Uygun K, Huang Y, Lou HH. Process. Saf. Environ. Prot. 2006; 84(2): 92-100.

Copyright

(Copyright © 2006, Institution of Chemical Engineers and European Federation of Chemical Engineering, Publisher Hemisphere Publishing)

DOI

10.1205/psep.04075

PMID

unavailable

Abstract

Process security is a newly pronounced issue facing the chemical process industry in the post 11 September era. Traditional safety is no longer sufficient for a chemical plant; it must also be secure. However, systematic and effective quantitative methodologies for process security analysis are necessary. To address this issue, the γ-analysis method was introduced very recently by Uygun et al. (2003) as a process security analysis framework. By that method, a process security problem need be formulated as a minimum-time (to reach disaster) control problem.
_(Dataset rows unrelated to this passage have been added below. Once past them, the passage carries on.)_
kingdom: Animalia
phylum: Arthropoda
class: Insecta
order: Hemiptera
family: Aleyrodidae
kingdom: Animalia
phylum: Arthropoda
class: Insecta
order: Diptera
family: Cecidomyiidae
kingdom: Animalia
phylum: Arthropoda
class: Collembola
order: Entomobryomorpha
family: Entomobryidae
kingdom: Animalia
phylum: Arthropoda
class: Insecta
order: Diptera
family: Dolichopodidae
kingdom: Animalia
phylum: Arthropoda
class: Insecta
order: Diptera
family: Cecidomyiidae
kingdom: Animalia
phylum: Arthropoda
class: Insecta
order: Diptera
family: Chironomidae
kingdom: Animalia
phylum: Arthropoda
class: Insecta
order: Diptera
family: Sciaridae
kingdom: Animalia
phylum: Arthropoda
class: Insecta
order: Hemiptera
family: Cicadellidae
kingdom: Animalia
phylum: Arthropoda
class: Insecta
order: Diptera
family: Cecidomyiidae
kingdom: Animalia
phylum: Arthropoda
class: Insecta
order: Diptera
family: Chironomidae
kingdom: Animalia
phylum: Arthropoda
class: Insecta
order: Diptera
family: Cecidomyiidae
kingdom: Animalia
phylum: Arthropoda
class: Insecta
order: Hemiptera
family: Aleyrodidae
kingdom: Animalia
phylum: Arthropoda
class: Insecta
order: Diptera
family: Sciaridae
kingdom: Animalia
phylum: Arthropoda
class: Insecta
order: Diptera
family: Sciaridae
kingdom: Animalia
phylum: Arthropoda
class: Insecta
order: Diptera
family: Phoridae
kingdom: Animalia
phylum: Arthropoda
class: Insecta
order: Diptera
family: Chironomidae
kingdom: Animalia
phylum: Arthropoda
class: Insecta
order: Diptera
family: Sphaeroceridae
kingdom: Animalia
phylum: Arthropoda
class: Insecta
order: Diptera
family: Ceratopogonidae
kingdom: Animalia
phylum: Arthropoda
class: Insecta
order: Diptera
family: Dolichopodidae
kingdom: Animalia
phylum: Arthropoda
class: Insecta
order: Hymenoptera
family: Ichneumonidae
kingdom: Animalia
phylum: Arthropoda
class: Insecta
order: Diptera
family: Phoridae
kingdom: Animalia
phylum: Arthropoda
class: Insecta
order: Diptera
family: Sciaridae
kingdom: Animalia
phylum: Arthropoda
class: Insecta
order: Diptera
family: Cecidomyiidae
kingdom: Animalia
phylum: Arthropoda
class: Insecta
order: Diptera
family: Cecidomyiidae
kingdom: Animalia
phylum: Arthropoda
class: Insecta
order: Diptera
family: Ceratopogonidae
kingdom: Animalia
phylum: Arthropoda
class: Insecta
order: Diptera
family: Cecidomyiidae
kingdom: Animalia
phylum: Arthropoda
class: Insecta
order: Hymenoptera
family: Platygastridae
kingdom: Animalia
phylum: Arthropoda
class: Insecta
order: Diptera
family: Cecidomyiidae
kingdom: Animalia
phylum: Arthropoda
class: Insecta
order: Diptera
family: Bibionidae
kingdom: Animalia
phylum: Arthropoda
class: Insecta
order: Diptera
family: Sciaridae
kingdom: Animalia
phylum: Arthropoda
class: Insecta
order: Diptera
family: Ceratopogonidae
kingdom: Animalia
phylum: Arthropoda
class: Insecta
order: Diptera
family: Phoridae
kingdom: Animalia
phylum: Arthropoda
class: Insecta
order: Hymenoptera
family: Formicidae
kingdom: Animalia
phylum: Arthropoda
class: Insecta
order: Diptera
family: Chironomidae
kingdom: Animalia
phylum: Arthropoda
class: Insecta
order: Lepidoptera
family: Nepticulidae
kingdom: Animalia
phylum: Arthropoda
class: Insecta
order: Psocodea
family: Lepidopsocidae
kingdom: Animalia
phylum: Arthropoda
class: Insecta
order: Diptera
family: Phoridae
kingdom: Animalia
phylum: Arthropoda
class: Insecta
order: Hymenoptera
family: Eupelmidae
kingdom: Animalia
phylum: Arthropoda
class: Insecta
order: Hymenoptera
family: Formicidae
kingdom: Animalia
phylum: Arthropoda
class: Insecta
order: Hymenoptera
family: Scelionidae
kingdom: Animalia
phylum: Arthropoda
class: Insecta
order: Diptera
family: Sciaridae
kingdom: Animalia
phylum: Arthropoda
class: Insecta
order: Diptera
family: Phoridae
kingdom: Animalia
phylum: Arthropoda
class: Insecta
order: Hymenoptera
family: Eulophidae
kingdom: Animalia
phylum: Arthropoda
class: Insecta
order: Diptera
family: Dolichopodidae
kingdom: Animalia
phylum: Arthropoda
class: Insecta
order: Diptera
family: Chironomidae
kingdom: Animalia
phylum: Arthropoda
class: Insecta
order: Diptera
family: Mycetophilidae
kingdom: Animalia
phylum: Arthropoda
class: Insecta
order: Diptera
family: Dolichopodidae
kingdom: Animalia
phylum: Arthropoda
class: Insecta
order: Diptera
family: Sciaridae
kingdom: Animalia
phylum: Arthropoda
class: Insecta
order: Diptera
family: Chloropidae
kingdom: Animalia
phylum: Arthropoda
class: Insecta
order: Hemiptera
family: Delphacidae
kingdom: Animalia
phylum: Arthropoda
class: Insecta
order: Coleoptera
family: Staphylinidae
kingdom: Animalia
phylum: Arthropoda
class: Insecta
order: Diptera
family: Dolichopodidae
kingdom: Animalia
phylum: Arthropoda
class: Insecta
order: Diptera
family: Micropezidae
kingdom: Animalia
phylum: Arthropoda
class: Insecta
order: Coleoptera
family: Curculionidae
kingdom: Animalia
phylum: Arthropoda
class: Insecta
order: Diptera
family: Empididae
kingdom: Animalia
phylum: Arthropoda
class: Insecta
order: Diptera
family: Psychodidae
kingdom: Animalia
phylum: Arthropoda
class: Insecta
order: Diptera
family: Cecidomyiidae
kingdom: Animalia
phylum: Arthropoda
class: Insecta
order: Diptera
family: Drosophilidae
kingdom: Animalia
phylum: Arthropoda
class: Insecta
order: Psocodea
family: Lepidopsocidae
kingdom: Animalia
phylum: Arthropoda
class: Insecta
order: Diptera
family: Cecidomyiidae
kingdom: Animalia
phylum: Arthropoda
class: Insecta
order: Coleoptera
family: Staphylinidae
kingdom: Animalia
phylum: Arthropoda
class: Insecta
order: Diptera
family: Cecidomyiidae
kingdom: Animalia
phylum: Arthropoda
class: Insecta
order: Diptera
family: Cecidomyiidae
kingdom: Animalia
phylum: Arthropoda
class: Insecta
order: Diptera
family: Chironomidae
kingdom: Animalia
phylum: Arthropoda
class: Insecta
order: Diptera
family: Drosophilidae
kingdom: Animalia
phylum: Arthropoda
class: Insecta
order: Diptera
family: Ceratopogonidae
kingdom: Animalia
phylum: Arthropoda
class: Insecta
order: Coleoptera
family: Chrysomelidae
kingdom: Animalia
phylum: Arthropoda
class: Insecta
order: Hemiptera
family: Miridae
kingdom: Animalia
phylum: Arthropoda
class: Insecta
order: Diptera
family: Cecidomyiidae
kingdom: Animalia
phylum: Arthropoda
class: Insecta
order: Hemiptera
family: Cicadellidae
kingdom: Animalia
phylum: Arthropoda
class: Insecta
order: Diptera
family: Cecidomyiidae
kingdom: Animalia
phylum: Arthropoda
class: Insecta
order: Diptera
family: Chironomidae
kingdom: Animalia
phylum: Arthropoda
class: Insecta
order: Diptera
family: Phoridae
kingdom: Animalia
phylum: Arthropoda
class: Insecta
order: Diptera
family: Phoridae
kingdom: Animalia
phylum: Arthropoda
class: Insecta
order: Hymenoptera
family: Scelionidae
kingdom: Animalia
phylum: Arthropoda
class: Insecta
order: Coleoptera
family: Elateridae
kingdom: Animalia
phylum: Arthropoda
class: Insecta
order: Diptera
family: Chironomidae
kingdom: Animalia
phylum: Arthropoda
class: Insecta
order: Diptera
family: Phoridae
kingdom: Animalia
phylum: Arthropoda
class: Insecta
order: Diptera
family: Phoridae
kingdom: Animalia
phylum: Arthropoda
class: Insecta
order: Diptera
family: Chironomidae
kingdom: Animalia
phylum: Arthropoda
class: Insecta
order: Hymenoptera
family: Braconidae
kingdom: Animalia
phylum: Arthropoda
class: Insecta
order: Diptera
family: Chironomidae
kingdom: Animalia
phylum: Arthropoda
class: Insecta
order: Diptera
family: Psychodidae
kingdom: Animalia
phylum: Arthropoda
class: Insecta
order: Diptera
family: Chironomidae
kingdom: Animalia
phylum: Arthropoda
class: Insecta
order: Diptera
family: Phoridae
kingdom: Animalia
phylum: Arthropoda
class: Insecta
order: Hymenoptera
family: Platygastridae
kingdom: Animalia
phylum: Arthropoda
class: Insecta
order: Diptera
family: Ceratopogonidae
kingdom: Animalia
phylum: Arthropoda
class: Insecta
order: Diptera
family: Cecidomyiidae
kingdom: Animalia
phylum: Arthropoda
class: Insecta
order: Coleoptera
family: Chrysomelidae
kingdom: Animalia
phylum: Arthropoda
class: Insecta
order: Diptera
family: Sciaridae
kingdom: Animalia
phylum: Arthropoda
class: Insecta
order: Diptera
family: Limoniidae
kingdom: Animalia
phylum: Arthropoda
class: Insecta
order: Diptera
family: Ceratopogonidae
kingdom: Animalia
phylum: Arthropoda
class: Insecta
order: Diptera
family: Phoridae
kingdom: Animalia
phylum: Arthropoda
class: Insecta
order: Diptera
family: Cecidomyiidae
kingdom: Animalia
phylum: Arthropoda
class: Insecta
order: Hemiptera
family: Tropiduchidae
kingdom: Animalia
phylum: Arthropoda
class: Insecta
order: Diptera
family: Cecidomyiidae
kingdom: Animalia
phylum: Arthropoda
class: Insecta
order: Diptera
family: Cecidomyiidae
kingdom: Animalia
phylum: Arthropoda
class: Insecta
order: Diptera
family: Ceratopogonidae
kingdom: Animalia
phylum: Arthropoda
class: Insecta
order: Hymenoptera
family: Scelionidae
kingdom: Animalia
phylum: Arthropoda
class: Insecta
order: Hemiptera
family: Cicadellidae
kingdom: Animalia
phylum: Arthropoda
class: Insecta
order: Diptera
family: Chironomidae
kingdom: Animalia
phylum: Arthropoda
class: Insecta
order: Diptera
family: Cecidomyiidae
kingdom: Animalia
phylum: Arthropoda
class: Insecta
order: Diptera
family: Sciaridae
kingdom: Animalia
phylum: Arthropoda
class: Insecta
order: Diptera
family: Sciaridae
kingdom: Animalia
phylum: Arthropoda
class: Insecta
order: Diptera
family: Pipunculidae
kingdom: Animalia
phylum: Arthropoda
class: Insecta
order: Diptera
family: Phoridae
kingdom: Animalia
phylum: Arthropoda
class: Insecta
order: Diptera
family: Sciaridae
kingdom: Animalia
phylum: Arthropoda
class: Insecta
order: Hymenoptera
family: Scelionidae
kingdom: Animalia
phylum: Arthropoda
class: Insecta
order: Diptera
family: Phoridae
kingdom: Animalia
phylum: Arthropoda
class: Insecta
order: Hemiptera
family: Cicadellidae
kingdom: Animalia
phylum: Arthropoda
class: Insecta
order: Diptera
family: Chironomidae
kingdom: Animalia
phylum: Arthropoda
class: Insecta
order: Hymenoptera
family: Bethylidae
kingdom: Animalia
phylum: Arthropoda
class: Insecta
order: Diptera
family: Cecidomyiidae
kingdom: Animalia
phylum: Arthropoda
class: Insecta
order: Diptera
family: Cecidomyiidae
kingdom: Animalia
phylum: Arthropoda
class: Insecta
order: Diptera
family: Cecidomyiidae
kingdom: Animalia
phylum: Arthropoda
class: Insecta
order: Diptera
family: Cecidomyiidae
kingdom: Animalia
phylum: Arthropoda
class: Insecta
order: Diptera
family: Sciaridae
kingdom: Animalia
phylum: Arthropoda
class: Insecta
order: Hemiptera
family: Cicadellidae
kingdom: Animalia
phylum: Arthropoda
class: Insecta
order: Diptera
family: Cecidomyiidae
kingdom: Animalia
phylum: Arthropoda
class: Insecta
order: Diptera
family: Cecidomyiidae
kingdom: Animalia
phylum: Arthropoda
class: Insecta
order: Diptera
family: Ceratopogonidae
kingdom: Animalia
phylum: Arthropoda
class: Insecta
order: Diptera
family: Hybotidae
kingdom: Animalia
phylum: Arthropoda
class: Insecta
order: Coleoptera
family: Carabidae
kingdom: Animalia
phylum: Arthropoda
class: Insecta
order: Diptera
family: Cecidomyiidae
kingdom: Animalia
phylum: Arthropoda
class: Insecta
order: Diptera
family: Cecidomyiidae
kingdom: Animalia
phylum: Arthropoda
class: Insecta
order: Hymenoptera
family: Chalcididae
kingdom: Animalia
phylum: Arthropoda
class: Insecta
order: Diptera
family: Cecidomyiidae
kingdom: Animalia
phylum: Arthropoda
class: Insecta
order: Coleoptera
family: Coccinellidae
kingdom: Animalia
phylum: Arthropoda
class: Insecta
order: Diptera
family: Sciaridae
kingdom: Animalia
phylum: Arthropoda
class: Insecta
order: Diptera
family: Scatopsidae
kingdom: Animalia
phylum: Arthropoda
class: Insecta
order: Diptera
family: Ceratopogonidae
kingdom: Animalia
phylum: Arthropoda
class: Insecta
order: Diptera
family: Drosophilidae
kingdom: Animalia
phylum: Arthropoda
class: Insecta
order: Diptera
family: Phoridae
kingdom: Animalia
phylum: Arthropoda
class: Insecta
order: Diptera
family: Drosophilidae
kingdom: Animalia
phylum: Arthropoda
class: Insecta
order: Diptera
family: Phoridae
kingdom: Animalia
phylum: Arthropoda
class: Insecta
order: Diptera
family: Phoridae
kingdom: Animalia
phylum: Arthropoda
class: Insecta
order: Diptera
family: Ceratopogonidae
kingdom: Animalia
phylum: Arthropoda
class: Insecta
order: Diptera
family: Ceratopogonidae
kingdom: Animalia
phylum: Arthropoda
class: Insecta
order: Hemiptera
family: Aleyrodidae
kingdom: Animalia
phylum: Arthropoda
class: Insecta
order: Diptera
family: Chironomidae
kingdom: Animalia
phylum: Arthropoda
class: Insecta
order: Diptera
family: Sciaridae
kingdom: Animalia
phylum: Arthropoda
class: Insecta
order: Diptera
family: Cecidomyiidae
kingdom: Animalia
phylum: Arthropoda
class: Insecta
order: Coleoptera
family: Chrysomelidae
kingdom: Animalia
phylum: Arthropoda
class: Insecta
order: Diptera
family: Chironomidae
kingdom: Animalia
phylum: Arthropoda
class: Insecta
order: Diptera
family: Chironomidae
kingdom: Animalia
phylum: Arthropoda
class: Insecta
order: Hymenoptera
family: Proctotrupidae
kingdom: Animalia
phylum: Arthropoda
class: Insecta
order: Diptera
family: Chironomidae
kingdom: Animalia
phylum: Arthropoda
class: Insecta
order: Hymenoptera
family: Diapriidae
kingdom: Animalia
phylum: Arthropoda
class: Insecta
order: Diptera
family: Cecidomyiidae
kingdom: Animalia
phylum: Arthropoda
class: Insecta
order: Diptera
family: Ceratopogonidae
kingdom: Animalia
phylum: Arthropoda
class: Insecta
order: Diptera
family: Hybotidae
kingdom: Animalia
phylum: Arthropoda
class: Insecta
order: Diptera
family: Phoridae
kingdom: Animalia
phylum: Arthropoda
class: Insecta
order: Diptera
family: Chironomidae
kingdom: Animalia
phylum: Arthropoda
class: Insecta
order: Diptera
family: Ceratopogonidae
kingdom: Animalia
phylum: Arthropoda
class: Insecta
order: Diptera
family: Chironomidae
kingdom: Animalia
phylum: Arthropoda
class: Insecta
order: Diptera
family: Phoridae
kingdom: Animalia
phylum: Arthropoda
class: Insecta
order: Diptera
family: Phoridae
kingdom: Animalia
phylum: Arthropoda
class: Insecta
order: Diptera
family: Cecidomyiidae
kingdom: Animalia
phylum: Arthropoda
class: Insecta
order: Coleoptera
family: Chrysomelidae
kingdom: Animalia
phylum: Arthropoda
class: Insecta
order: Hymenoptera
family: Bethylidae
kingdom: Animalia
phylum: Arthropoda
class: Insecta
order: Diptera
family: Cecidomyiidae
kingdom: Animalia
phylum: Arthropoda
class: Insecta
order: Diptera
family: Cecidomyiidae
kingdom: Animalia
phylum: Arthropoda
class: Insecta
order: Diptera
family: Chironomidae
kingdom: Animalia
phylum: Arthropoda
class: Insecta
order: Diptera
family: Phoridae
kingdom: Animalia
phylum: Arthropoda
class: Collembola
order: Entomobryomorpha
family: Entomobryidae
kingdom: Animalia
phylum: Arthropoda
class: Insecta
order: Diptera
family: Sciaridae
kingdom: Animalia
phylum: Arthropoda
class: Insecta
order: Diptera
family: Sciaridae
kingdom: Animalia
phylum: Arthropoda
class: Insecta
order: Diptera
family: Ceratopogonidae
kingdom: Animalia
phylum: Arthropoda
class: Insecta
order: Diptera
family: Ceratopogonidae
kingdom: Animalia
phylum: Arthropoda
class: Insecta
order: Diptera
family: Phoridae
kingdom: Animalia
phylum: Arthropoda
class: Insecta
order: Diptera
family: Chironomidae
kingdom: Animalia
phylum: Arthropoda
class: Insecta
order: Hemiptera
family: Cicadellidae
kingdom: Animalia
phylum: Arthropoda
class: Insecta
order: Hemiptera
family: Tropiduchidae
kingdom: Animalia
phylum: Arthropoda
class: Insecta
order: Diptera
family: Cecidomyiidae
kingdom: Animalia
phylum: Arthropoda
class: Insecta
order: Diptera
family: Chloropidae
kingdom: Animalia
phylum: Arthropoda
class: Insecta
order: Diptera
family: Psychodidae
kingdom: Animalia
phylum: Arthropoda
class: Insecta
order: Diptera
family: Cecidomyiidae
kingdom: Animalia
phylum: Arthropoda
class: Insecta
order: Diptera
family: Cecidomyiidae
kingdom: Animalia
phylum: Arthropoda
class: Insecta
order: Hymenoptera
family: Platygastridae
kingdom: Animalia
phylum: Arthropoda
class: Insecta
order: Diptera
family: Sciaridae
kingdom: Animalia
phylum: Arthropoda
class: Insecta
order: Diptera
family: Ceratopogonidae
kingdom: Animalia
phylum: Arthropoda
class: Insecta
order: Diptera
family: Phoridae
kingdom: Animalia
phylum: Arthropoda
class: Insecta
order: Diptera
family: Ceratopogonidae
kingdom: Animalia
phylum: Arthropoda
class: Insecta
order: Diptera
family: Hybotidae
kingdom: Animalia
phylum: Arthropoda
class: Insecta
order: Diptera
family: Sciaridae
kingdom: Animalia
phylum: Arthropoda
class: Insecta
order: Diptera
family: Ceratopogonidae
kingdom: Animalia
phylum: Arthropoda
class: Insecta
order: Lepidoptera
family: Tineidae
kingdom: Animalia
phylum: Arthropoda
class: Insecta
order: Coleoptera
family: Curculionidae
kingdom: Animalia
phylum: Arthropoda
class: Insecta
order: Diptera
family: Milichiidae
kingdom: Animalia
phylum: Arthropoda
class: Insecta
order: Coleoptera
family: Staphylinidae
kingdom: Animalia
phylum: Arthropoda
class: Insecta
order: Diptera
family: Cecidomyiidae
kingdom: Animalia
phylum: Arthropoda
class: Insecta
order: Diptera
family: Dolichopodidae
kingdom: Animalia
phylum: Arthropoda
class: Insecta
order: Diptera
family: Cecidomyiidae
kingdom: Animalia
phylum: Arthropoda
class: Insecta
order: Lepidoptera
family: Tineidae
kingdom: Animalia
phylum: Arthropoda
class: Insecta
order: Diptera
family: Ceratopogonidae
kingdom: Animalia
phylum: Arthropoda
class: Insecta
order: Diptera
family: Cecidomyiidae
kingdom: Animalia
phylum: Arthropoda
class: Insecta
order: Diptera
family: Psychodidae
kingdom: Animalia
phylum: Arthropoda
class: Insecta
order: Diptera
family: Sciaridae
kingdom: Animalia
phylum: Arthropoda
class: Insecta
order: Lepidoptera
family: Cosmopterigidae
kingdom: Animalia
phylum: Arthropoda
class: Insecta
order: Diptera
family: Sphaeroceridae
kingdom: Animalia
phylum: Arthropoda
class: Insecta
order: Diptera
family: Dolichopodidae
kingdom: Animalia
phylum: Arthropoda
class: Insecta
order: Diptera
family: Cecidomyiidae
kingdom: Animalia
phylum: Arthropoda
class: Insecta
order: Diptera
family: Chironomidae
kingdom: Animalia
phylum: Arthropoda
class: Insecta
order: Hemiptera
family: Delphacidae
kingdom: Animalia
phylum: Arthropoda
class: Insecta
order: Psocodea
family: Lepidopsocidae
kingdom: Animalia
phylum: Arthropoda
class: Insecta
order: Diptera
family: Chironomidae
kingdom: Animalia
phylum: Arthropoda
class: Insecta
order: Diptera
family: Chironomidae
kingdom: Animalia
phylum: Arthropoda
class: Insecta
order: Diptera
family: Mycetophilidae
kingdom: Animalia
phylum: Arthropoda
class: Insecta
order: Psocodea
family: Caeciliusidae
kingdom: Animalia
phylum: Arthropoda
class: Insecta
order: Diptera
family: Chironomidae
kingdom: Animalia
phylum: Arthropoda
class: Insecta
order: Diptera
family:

The method combines Pontryagin's minimum principle (with some modifications) with a discretization scheme to transform the security problem from a single dynamic-optimization problem to multiple static optimization problems, hence solving the process security problem without extensive system simulations.

In this work, an improved γ-analysis method is introduced, which is featured by its first-order approximation to the time derivative function of a system model, as compared to the zero-order approximation during model discretization in the original implementation. This improvement can significantly reduce the number of optimization problems needed, thereby reducing computational requirements in on-line application. A reaction runaway example is studied to demonstrate the efficacy of the improved method, demonstrating that a 10-fold reduction in computational load can be achieved.